___ THE INPUT ___

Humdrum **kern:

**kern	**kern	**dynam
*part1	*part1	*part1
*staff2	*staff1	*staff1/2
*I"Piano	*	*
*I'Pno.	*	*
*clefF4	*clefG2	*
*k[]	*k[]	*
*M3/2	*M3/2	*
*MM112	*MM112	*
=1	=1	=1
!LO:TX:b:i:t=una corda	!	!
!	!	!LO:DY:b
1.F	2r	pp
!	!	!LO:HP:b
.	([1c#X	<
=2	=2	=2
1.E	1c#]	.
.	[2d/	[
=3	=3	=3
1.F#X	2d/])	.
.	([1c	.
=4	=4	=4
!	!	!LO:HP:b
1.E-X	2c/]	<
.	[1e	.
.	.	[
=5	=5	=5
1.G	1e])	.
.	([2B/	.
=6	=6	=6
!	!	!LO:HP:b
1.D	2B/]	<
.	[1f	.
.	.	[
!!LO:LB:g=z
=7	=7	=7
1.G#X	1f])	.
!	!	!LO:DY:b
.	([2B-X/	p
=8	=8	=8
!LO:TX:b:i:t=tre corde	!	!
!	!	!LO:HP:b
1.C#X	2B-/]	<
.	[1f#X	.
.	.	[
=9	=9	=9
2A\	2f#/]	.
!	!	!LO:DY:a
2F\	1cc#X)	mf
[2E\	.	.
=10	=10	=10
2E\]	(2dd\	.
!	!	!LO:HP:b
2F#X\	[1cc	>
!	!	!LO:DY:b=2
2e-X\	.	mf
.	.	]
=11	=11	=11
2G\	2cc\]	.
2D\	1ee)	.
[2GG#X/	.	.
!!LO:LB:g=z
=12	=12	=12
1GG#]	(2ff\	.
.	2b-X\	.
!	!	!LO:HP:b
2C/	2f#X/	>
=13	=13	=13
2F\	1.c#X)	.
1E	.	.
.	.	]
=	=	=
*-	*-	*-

___

● SHORT EXERCISE:
Write out these lines again, switching "una corda" to "due corde" and keeping everything else the same.

● THE RESPONSE:
Humdrum **kern:

**kern	**kern	**dynam
*part1	*part1	*part1
*staff2	*staff1	*staff1/2
*I"Piano	*	*
*I'Pno.	*	*
*clefF4	*clefG2	*
*k[]	*k[]	*
*M3/2	*M3/2	*
*MM112	*MM112	*
=1	=1	=1
!LO:TX:b:i:t=due corde	!	!
!	!	!LO:DY:b
1.F	2r	pp
!	!	!LO:HP:b
.	([1c#X	<
=2	=2	=2
1.E	1c#]	.
.	[2d/	[
=3	=3	=3
1.F#X	2d/])	.
.	([1c	.
=4	=4	=4
!	!	!LO:HP:b
1.E-X	2c/]	<
.	[1e	.
.	.	[
=5	=5	=5
1.G	1e])	.
.	([2B/	.
=6	=6	=6
!	!	!LO:HP:b
1.D	2B/]	<
.	[1f	.
.	.	[
!!LO:LB:g=z
=7	=7	=7
1.G#X	1f])	.
!	!	!LO:DY:b
.	([2B-X/	p
=8	=8	=8
!LO:TX:b:i:t=tre corde	!	!
!	!	!LO:HP:b
1.C#X	2B-/]	<
.	[1f#X	.
.	.	[
=9	=9	=9
2A\	2f#/]	.
!	!	!LO:DY:a
2F\	1cc#X)	mf
[2E\	.	.
=10	=10	=10
2E\]	(2dd\	.
!	!	!LO:HP:b
2F#X\	[1cc	>
!	!	!LO:DY:b=2
2e-X\	.	mf
.	.	]
=11	=11	=11
2G\	2cc\]	.
2D\	1ee)	.
[2GG#X/	.	.
!!LO:LB:g=z
=12	=12	=12
1GG#]	(2ff\	.
.	2b-X\	.
!	!	!LO:HP:b
2C/	2f#X/	>
=13	=13	=13
2F\	1.c#X)	.
1E	.	.
.	.	]
=	=	=
*-	*-	*-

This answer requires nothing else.